• _GOALS_:
1. Decide whether each statement agrees with the text on improving BWMATCHING. Answer yes or no, and quote the deciding words of the text. (a) BWMATCHING is slow because updating the pointers top and bottom takes a lot of time. (b) FirstOccurrence gives the position of the last occurrence of a symbol in FirstColumn. (c) The string patterns given to better_bwt_matching may contain a '$'.
2. Transcribe everything in the text on improving BWMATCHING from "Furthermore, we introduce" down to "Patterns in Text.".

• _TEXT PROVIDED_:
◇ ◇ ◇
If you implemented BWMATCHING in “BWMatching”, you probably found the algorithm to be slow. The reason for its sluggishness is that updating the pointers top and bottom is time-intensive, since it requires examining every symbol in LastColumn between top and bottom at each step.

To improve BWMATCHING, we introduce a function Count_symbol(i, LastColumn), which returns the number of occurrences of symbol in the first i positions of LastColumn. For example, Count_"n”(10, "smnpbnnaaaaa$a”) = 3, and Count_"a”(4, "smnpbnnaaaaa$a”) = 0.

Furthermore, we introduce a function FirstOccurrence(symbol, FirstColumn) which returns the position of the first occurrence of symbol in FirstColumn.

The green lines from BWMATCHING can now be compactly described by the following two lines:

top ← FirstOccurence(symbol) + Count_symbol(top, LastColumn)
bottom ← FirstOccurence(symbol) + Count_symbol(bottom + 1, LastColumn) - 1

Assignment

Implement the better_bwt_matching method which takes a FASTA filename, containing a string containing a '$' and a couple of string patterns (without a '$'!).

The function should return a list of integers, where the i-th integer corresponds to the number of substring matches of the i-th member of Patterns in Text.

Example

>>> better_bwt_matching('data01.fna'1)
(0, 1, 0, 0, 0, 1, 0, 0, 0, 0)

>>> better_bwt_matching('data02.fna'2)
(1, 0, 0, 1, 0, 0, 1, 0, 2, 0, 0, 1, 1)
◇ ◇ ◇
• _DATA LISTING_:
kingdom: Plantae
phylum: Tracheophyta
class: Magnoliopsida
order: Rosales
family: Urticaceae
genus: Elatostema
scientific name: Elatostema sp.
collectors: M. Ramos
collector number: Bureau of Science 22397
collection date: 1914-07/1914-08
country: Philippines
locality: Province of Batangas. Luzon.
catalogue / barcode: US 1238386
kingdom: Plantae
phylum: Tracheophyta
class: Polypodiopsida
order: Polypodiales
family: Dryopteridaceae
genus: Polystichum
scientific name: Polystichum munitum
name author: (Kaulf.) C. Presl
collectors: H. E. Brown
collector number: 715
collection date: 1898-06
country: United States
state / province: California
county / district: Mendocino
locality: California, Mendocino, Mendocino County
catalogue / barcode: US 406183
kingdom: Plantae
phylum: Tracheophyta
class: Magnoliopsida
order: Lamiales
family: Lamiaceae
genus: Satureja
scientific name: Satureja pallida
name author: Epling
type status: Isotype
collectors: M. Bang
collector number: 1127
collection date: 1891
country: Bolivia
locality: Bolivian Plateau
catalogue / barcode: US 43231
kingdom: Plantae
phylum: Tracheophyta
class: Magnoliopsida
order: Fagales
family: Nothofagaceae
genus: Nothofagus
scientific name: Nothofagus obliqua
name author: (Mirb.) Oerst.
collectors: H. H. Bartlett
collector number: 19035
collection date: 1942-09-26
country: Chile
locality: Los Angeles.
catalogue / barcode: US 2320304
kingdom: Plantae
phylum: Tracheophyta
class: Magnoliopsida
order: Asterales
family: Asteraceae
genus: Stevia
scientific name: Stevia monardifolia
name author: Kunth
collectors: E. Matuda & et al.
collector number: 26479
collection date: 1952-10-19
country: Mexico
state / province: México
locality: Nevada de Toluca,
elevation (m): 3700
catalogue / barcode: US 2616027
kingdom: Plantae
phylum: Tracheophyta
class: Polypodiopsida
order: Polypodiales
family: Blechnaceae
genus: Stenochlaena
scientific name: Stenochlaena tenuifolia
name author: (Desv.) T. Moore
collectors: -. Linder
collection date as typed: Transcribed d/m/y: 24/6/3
◇ ◇ ◇
• _FULL ANSWERS_:
1.
(a) Yes: "updating the pointers top and bottom is time-intensive"
(b) No: "returns the position of the first occurrence of symbol in FirstColumn"
(c) No: "a couple of string patterns (without a '$'!)"

2.
Furthermore, we introduce a function FirstOccurrence(symbol, FirstColumn) which returns the position of the first occurrence of symbol in FirstColumn.

The green lines from BWMATCHING can now be compactly described by the following two lines:

top ← FirstOccurence(symbol) + Count_symbol(top, LastColumn)
bottom ← FirstOccurence(symbol) + Count_symbol(bottom + 1, LastColumn) - 1

Assignment

Implement the better_bwt_matching method which takes a FASTA filename, containing a string containing a '$' and a couple of string patterns (without a '$'!).

The function should return a list of integers, where the i-th integer corresponds to the number of substring matches of the i-th member of Patterns in Text.